If he did he wouldn't have said many of the things he said, he would have pointed out many of the things folks are pointing out here, and he would have focused on the strengths and actual weaknesses of MXPI.
Instead he just nitpicked, blabbed on his opinions, and said things as facts that aren't even close to the truth.
There are better actual, more thorough, and researched reviews on MXPI on YouTube made by 11yr kids touching Linux for the first time.
MXPI is awesome, not perfect, but its awesome in its own right. But, it's extremely functional and covers many functions well.
What really irked me was the complaints about having the options to even install from all those MX Test Repo, Debian Backports, and the Flatpaks.
Like this is a con in some sort of way, complete rubbish.
The whole "not testing" thing is a joke, he doesn't actually know what we or users do, how could he? He doesn't even know what the MX Test Repo is.
FWIW, we test everything that we do in both the MX Stable and Test Repos. Sometimes I spend more time testing than I do packaging.
- Everything is built off MX Stable, any non-MX stable repo packages are added individually in a local repo at build time.
- I often first test installs in a VM using a local repo or if its a single .deb sometimes just manually installing.

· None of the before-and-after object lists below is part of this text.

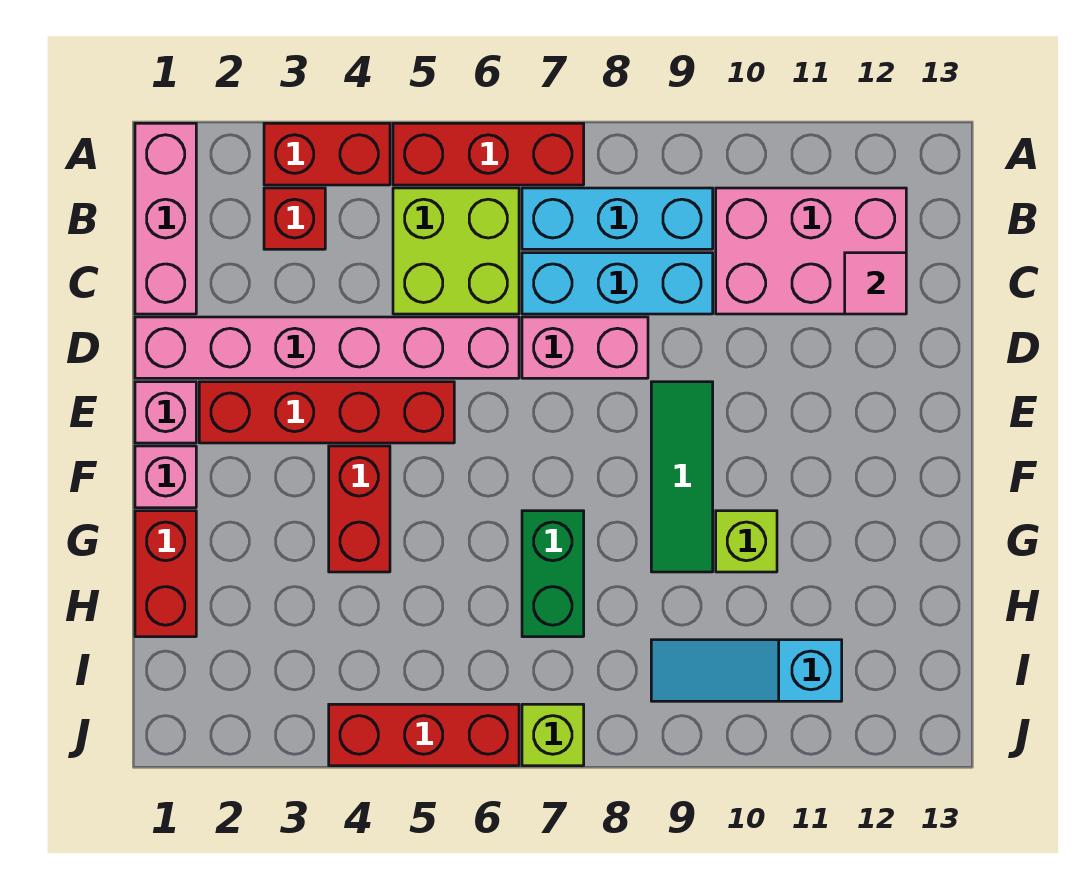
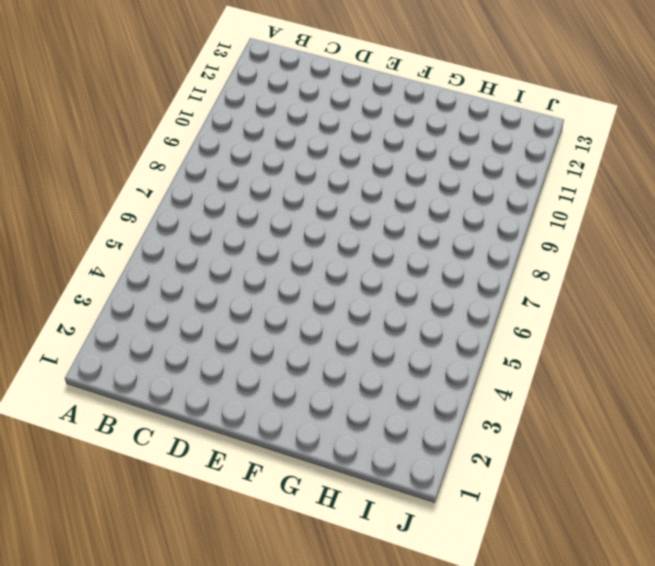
none -> pink brick A1:C1 level 1
none -> red brick A3:A4 level 1
none -> red brick A5:A7 level 1

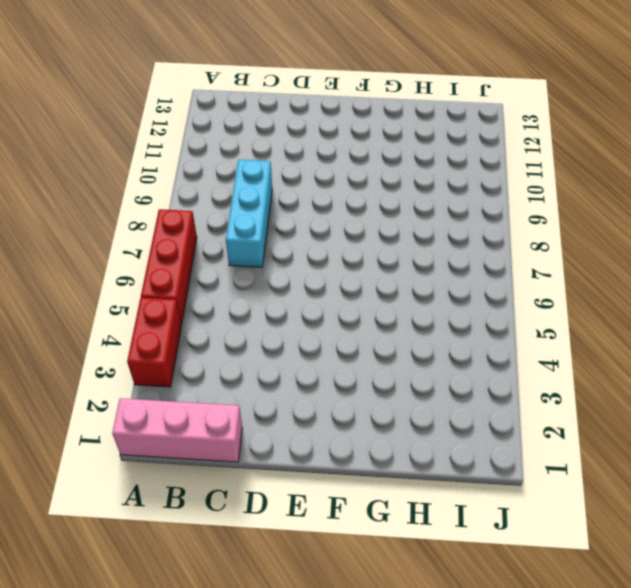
none -> red brick B3 level 1
none -> lime brick B5:C6 level 1
none -> cyan brick B7:B9 level 1

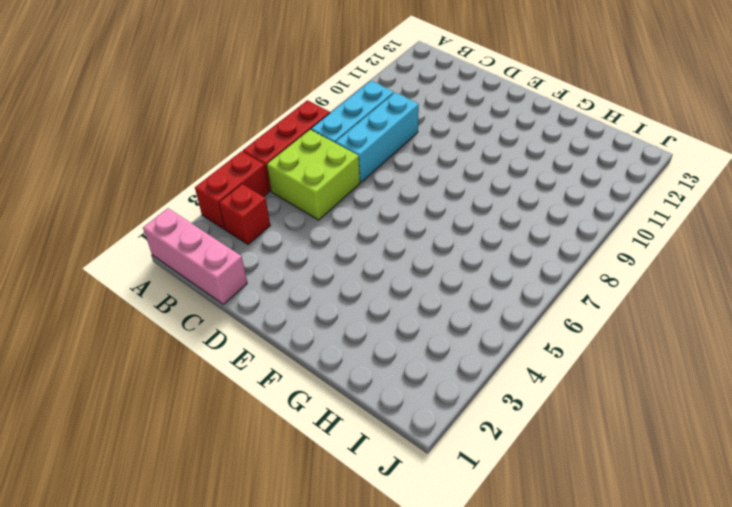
none -> pink brick B10:C12 level 1
none -> pink brick D1:D6 level 1
none -> pink brick D7:D8 level 1

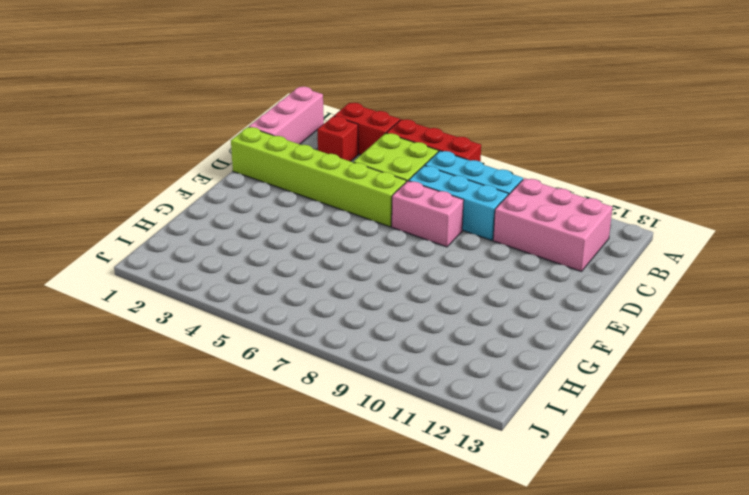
lime brick D1:D6 level 1 -> pink brick D1:D6 level 1
none -> pink brick E1 level 1
none -> red brick E2:E5 level 1
none -> green tile E9:G9 level 1

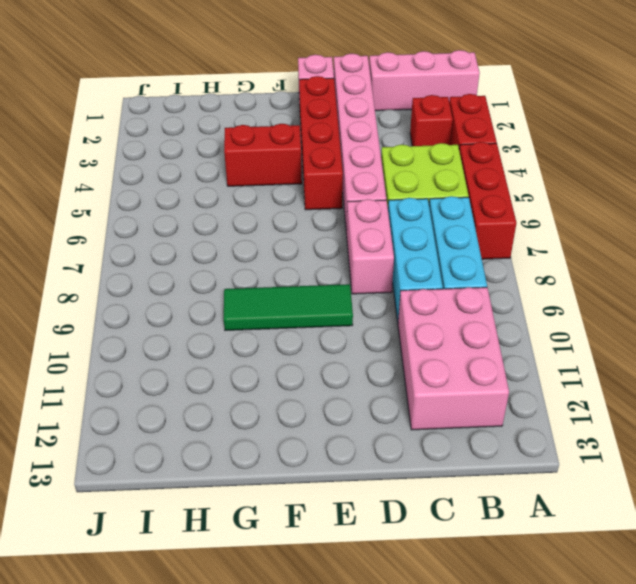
none -> pink brick F1 level 1
none -> red brick G1:H1 level 1
none -> green brick G7:H7 level 1

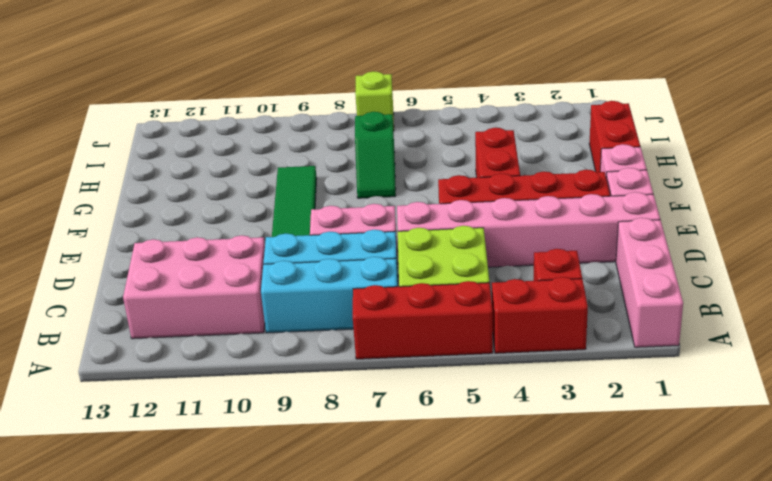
green slope G7:H7 level 1 top H -> green brick G7:H7 level 1
none -> lime brick G10 level 1
none -> cyan slope I9:I11 level 1 top 11
none -> red brick J4:J6 level 1

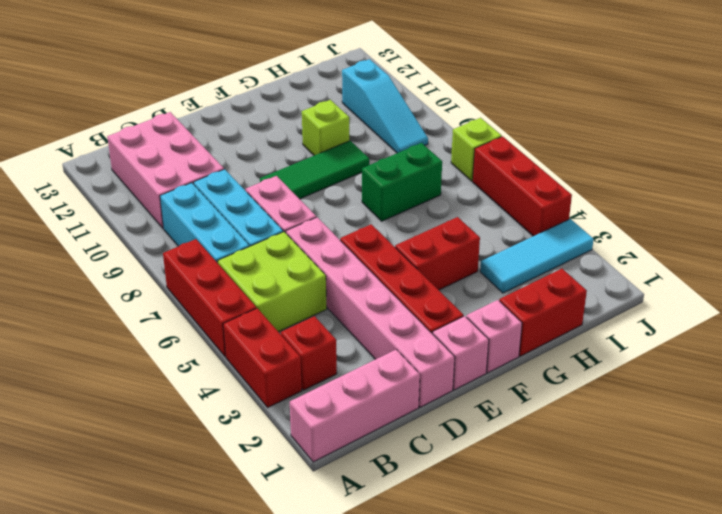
cyan tile H3:J3 level 1 -> none
none -> pink tile C12 level 2

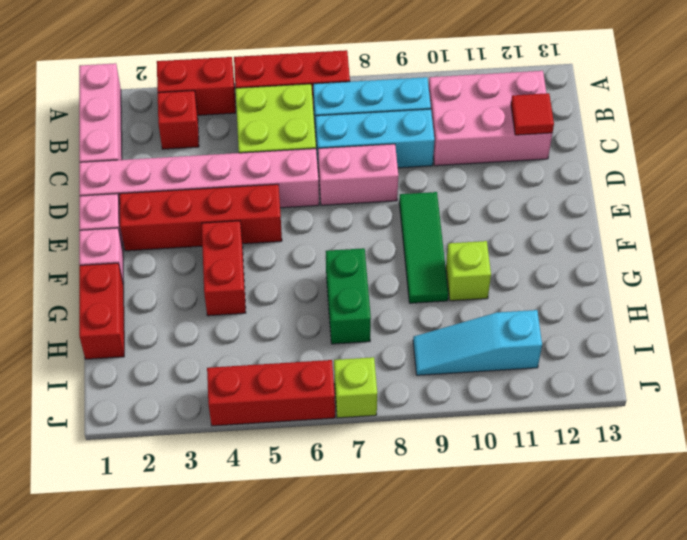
red tile C12 level 2 -> pink tile C12 level 2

- Then I actually open the application both via terminal and Whisker menu.
- Next (I'll be honest) I usually poke around in applications as much as I can. I'm not going to learn full blown applications just to test them completely. But they are tested a bit.
- Then I send them up to the repos, once I see them show up there, I'll test another install.
The blog post is saddening because I'm hard pressed to find anything actually useful to take away from it to actually improve MXPI.